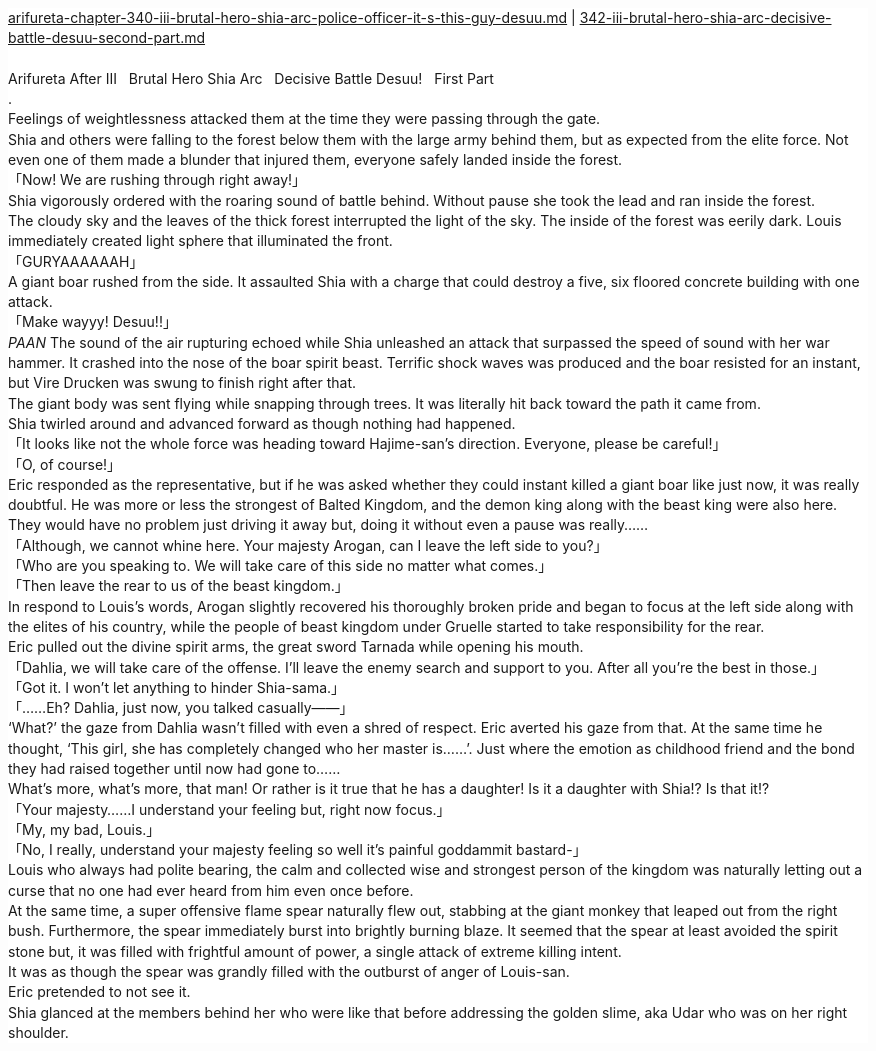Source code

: [arifureta-chapter-340-iii-brutal-hero-shia-arc-police-officer-it-s-this-guy-desuu.md](./arifureta-chapter-340-iii-brutal-hero-shia-arc-police-officer-it-s-this-guy-desuu.md) | [342-iii-brutal-hero-shia-arc-decisive-battle-desuu-second-part.md](./arifureta-chapter-342-iii-brutal-hero-shia-arc-decisive-battle-desuu-second-part.md) <br/>
<br/>
Arifureta After III   Brutal Hero Shia Arc   Decisive Battle Desuu!   First Part<br/>
.<br/>
Feelings of weightlessness attacked them at the time they were passing through the gate.<br/>
Shia and others were falling to the forest below them with the large army behind them, but as expected from the elite force. Not even one of them made a blunder that injured them, everyone safely landed inside the forest.<br/>
「Now! We are rushing through right away!」<br/>
Shia vigorously ordered with the roaring sound of battle behind. Without pause she took the lead and ran inside the forest.<br/>
The cloudy sky and the leaves of the thick forest interrupted the light of the sky. The inside of the forest was eerily dark. Louis immediately created light sphere that illuminated the front.<br/>
「GURYAAAAAAH」<br/>
A giant boar rushed from the side. It assaulted Shia with a charge that could destroy a five, six floored concrete building with one attack.<br/>
「Make wayyy! Desuu!!」<br/>
*PAAN* The sound of the air rupturing echoed while Shia unleashed an attack that surpassed the speed of sound with her war hammer. It crashed into the nose of the boar spirit beast. Terrific shock waves was produced and the boar resisted for an instant, but Vire Drucken was swung to finish right after that.<br/>
The giant body was sent flying while snapping through trees. It was literally hit back toward the path it came from.<br/>
Shia twirled around and advanced forward as though nothing had happened.<br/>
「It looks like not the whole force was heading toward Hajime-san’s direction. Everyone, please be careful!」<br/>
「O, of course!」<br/>
Eric responded as the representative, but if he was asked whether they could instant killed a giant boar like just now, it was really doubtful. He was more or less the strongest of Balted Kingdom, and the demon king along with the beast king were also here. They would have no problem just driving it away but, doing it without even a pause was really……<br/>
「Although, we cannot whine here. Your majesty Arogan, can I leave the left side to you?」<br/>
「Who are you speaking to. We will take care of this side no matter what comes.」<br/>
「Then leave the rear to us of the beast kingdom.」<br/>
In respond to Louis’s words, Arogan slightly recovered his thoroughly broken pride and began to focus at the left side along with the elites of his country, while the people of beast kingdom under Gruelle started to take responsibility for the rear.<br/>
Eric pulled out the divine spirit arms, the great sword Tarnada while opening his mouth.<br/>
「Dahlia, we will take care of the offense. I’ll leave the enemy search and support to you. After all you’re the best in those.」<br/>
「Got it. I won’t let anything to hinder Shia-sama.」<br/>
「……Eh? Dahlia, just now, you talked casually――」<br/>
‘What?’ the gaze from Dahlia wasn’t filled with even a shred of respect. Eric averted his gaze from that. At the same time he thought, ‘This girl, she has completely changed who her master is……’. Just where the emotion as childhood friend and the bond they had raised together until now had gone to……<br/>
What’s more, what’s more, that man! Or rather is it true that he has a daughter! Is it a daughter with Shia!? Is that it!?<br/>
「Your majesty……I understand your feeling but, right now focus.」<br/>
「My, my bad, Louis.」<br/>
「No, I really, understand your majesty feeling so well it’s painful goddammit bastard-」<br/>
Louis who always had polite bearing, the calm and collected wise and strongest person of the kingdom was naturally letting out a curse that no one had ever heard from him even once before.<br/>
At the same time, a super offensive flame spear naturally flew out, stabbing at the giant monkey that leaped out from the right bush. Furthermore, the spear immediately burst into brightly burning blaze. It seemed that the spear at least avoided the spirit stone but, it was filled with frightful amount of power, a single attack of extreme killing intent.<br/>
It was as though the spear was grandly filled with the outburst of anger of Louis-san.<br/>
Eric pretended to not see it.<br/>
Shia glanced at the members behind her who were like that before addressing the golden slime, aka Udar who was on her right shoulder.<br/>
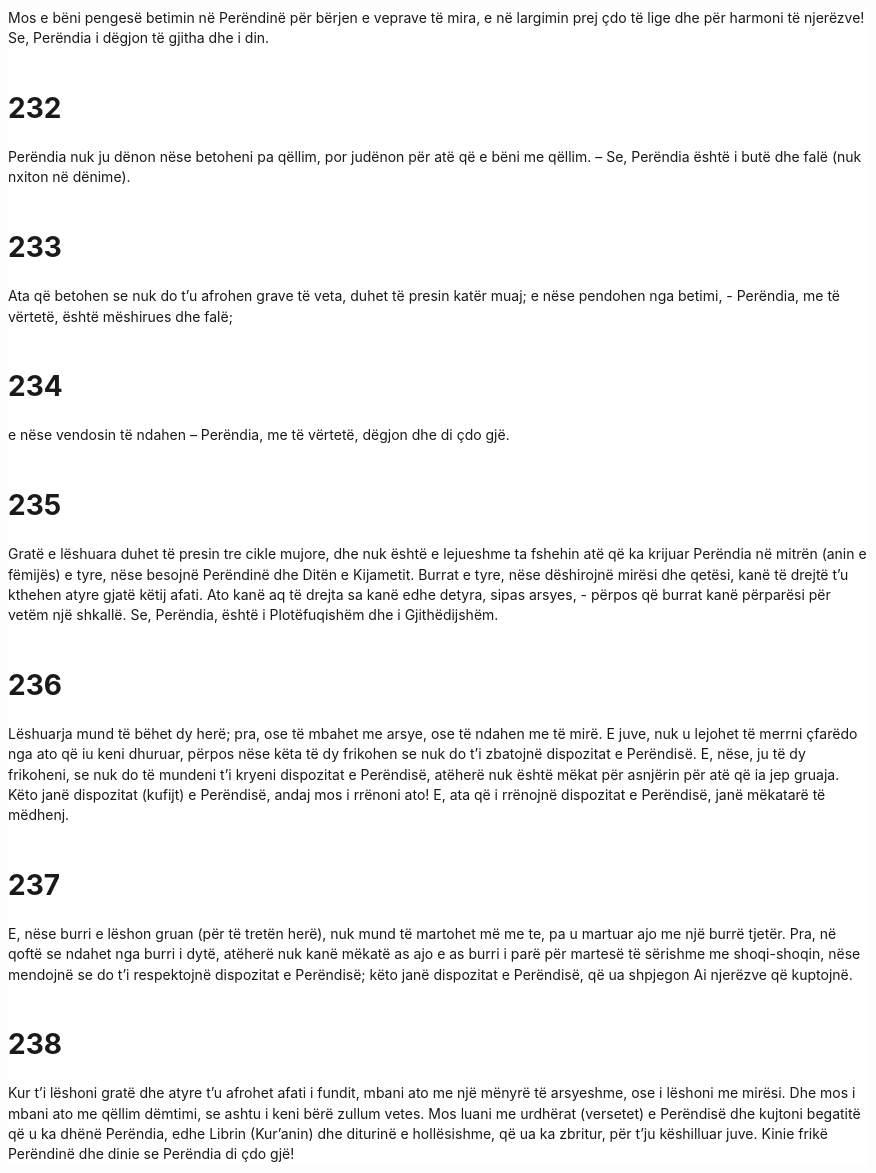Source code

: Mos e bëni pengesë betimin në Perëndinë për bërjen e veprave të mira, e në largimin prej çdo të lige dhe për harmoni të njerëzve! Se, Perëndia i dëgjon të gjitha dhe i din.

# 232

Perëndia nuk ju dënon nëse betoheni pa qëllim, por judënon për atë që e bëni me qëllim. – Se, Perëndia është i butë dhe falë (nuk nxiton në dënime).

# 233

Ata që betohen se nuk do t’u afrohen grave të veta, duhet të presin katër muaj; e nëse pendohen nga betimi, - Perëndia, me të vërtetë, është mëshirues dhe falë;

# 234

e nëse vendosin të ndahen – Perëndia, me të vërtetë, dëgjon dhe di çdo gjë.

# 235

Gratë e lëshuara duhet të presin tre cikle mujore, dhe nuk është e lejueshme ta fshehin atë që ka krijuar Perëndia në mitrën (anin e fëmijës) e tyre, nëse besojnë Perëndinë dhe Ditën e Kijametit. Burrat e tyre, nëse dëshirojnë mirësi dhe qetësi, kanë të drejtë t’u kthehen atyre gjatë këtij afati. Ato kanë aq të drejta sa kanë edhe detyra, sipas arsyes, - përpos që burrat kanë përparësi për vetëm një shkallë. Se, Perëndia, është i Plotëfuqishëm dhe i Gjithëdijshëm.

# 236

Lëshuarja mund të bëhet dy herë; pra, ose të mbahet me arsye, ose të ndahen me të mirë. E juve, nuk u lejohet të merrni çfarëdo nga ato që iu keni dhuruar, përpos nëse këta të dy frikohen se nuk do t’i zbatojnë dispozitat e Perëndisë. E, nëse, ju të dy frikoheni, se nuk do të mundeni t’i kryeni dispozitat e Perëndisë, atëherë nuk është mëkat për asnjërin për atë që ia jep gruaja. Këto janë dispozitat (kufijt) e Perëndisë, andaj mos i rrënoni ato! E, ata që i rrënojnë dispozitat e Perëndisë, janë mëkatarë të mëdhenj.

# 237

E, nëse burri e lëshon gruan (për të tretën herë), nuk mund të martohet më me te, pa u martuar ajo me një burrë tjetër. Pra, në qoftë se ndahet nga burri i dytë, atëherë nuk kanë mëkatë as ajo e as burri i parë për martesë të sërishme me shoqi-shoqin, nëse mendojnë se do t’i respektojnë dispozitat e Perëndisë; këto janë dispozitat e Perëndisë, që ua shpjegon Ai njerëzve që kuptojnë.

# 238

Kur t’i lëshoni gratë dhe atyre t’u afrohet afati i fundit, mbani ato me një mënyrë të arsyeshme, ose i lëshoni me mirësi. Dhe mos i mbani ato me qëllim dëmtimi, se ashtu i keni bërë zullum vetes. Mos luani me urdhërat (versetet) e Perëndisë dhe kujtoni begatitë që u ka dhënë Perëndia, edhe Librin (Kur’anin) dhe diturinë e hollësishme, që ua ka zbritur, për t’ju këshilluar juve. Kinie frikë Perëndinë dhe dinie se Perëndia di çdo gjë!
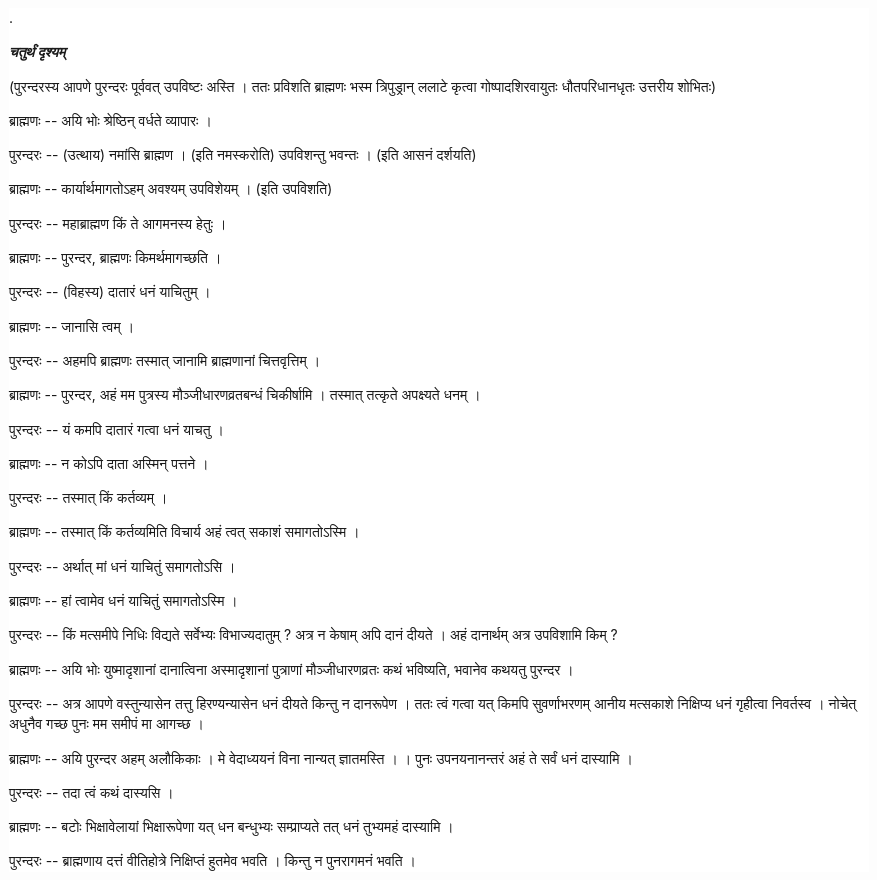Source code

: 
.

  ***चतुर्थं दृश्यम्***







 (पुरन्दरस्य आपणे पुरन्दरः पूर्ववत् उपविष्टः अस्ति । ततः प्रविशति ब्राह्मणः भस्म त्रिपुड्रान् ललाटे कृत्वा गोष्पादशिरवायुतः धौतपरिधानधृतः उत्तरीय शोभितः)

ब्राह्मणः -- अयि भोः श्रेष्ठिन् वर्धते व्यापारः ।

पुरन्दरः -- (उत्थाय) नमांसि ब्राह्मण । (इति नमस्करोति) उपविशन्तु भवन्तः । (इति आसनं दर्शयति)

ब्राह्मणः -- कार्यार्थमागतोऽहम् अवश्यम् उपविशेयम् । (इति उपविशति)

पुरन्दरः -- महाब्राह्मण किं ते आगमनस्य हेतुः ।

ब्राह्मणः -- पुरन्दर, ब्राह्मणः किमर्थमागच्छति ।

पुरन्दरः -- (विहस्य) दातारं धनं याचितुम् ।

ब्राह्मणः -- जानासि त्वम् ।

पुरन्दरः -- अहमपि ब्राह्मणः तस्मात् जानामि ब्राह्मणानां चित्तवृत्तिम् ।

ब्राह्मणः -- पुरन्दर, अहं मम पुत्रस्य मौञ्जीधारणव्रतबन्धं चिकीर्षामि । तस्मात् तत्कृते अपक्ष्यते धनम् ।

पुरन्दरः -- यं कमपि दातारं गत्वा धनं याचतु ।

ब्राह्मणः -- न कोऽपि दाता अस्मिन् पत्तने ।

पुरन्दरः -- तस्मात् किं कर्तव्यम् ।

ब्राह्मणः -- तस्मात् किं कर्तव्यमिति विचार्य अहं त्वत् सकाशं समागतोऽस्मि ।

पुरन्दरः -- अर्थात् मां धनं याचितुं समागतोऽसि ।

ब्राह्मणः -- हां त्वामेव धनं याचितुं समागतोऽस्मि ।

पुरन्दरः -- किं मत्समीपे निधिः विद्यते सर्वेभ्यः विभाज्यदातुम् ? अत्र न केषाम् अपि दानं दीयते । अहं दानार्थम् अत्र उपविशामि किम् ?

ब्राह्मणः -- अयि भोः युष्मादृशानां दानात्विना अस्मादृशानां पुत्राणां मौञ्जीधारणव्रतः कथं भविष्यति, भवानेव कथयतु पुरन्दर ।

पुरन्दरः -- अत्र आपणे वस्तुन्यासेन तत्तु हिरण्यन्यासेन धनं दीयते किन्तु न दानरूपेण । ततः त्वं गत्वा यत् किमपि सुवर्णाभरणम् आनीय मत्सकाशे निक्षिप्य धनं गृहीत्वा निवर्तस्व । नोचेत् अधुनैव गच्छ पुनः मम समीपं मा आगच्छ ।

ब्राह्मणः -- अयि पुरन्दर अहम् अलौकिकाः । मे वेदाध्ययनं विना नान्यत् ज्ञातमस्ति । । पुनः उपनयनानन्तरं अहं ते सर्वं धनं दास्यामि ।

पुरन्दरः -- तदा त्वं कथं दास्यसि ।

ब्राह्मणः -- बटोः भिक्षावेलायां भिक्षारूपेणा यत् धन बन्धुभ्यः सम्प्राप्यते तत् धनं तुभ्यमहं दास्यामि ।

पुरन्दरः -- ब्राह्मणाय दत्तं वीतिहोत्रे निक्षिप्तं हुतमेव भवति । किन्तु न पुनरागमनं भवति ।
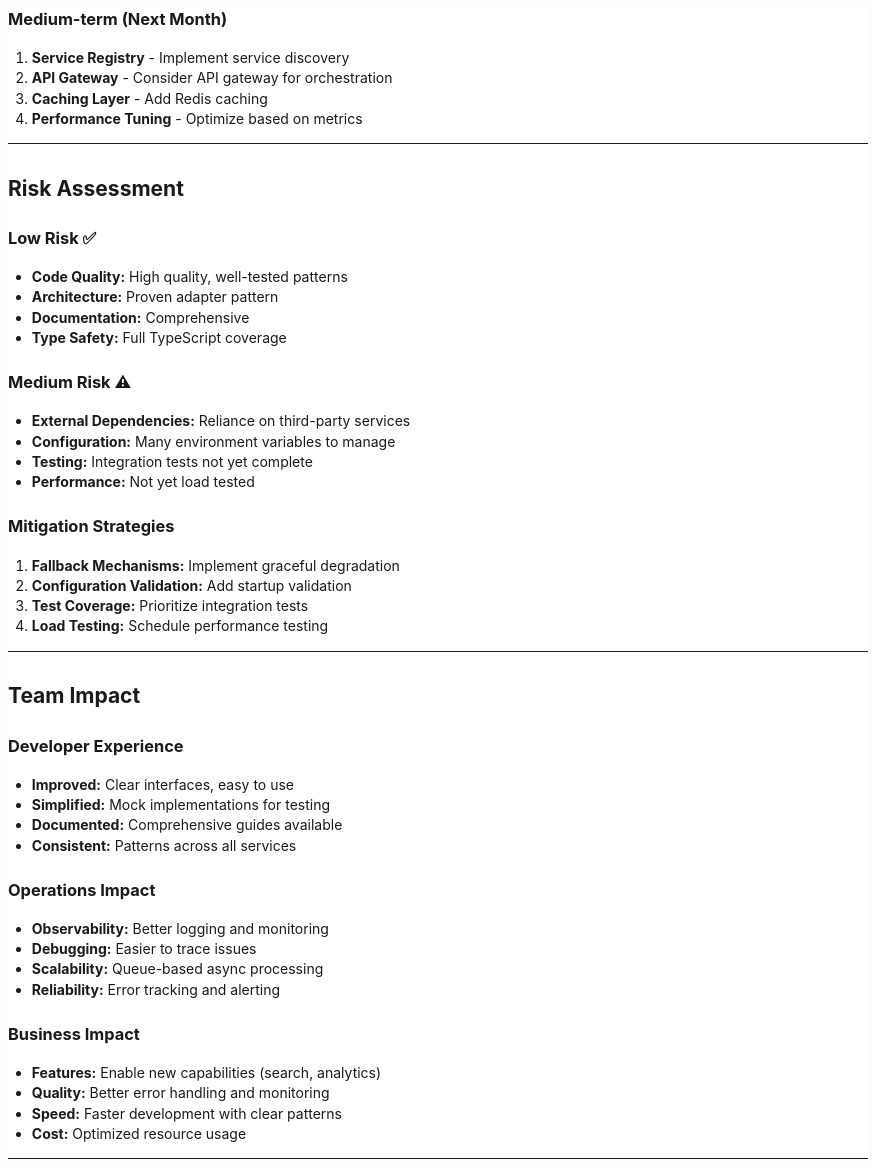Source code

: ### Medium-term (Next Month)
1. **Service Registry** - Implement service discovery
2. **API Gateway** - Consider API gateway for orchestration
3. **Caching Layer** - Add Redis caching
4. **Performance Tuning** - Optimize based on metrics

---

## Risk Assessment

### Low Risk ✅
- **Code Quality:** High quality, well-tested patterns
- **Architecture:** Proven adapter pattern
- **Documentation:** Comprehensive
- **Type Safety:** Full TypeScript coverage

### Medium Risk ⚠️
- **External Dependencies:** Reliance on third-party services
- **Configuration:** Many environment variables to manage
- **Testing:** Integration tests not yet complete
- **Performance:** Not yet load tested

### Mitigation Strategies
1. **Fallback Mechanisms:** Implement graceful degradation
2. **Configuration Validation:** Add startup validation
3. **Test Coverage:** Prioritize integration tests
4. **Load Testing:** Schedule performance testing

---

## Team Impact

### Developer Experience
- **Improved:** Clear interfaces, easy to use
- **Simplified:** Mock implementations for testing
- **Documented:** Comprehensive guides available
- **Consistent:** Patterns across all services

### Operations Impact
- **Observability:** Better logging and monitoring
- **Debugging:** Easier to trace issues
- **Scalability:** Queue-based async processing
- **Reliability:** Error tracking and alerting

### Business Impact
- **Features:** Enable new capabilities (search, analytics)
- **Quality:** Better error handling and monitoring
- **Speed:** Faster development with clear patterns
- **Cost:** Optimized resource usage

---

§ §

_Aim of the exercise_: Please retype the rows above, starting at the line that contains "ब्राह्मणः -- न कोऽपि दाता अस्मिन् पत्तने ।" and ending at the line that contains "ब्राह्मणः -- हां", with both of those lines included.

_Worked solution_:
ब्राह्मणः -- न कोऽपि दाता अस्मिन् पत्तने ।

पुरन्दरः -- तस्मात् किं कर्तव्यम् ।

ब्राह्मणः -- तस्मात् किं कर्तव्यमिति विचार्य अहं त्वत् सकाशं समागतोऽस्मि ।

पुरन्दरः -- अर्थात् मां धनं याचितुं समागतोऽसि ।

ब्राह्मणः -- हां त्वामेव धनं याचितुं समागतोऽस्मि ।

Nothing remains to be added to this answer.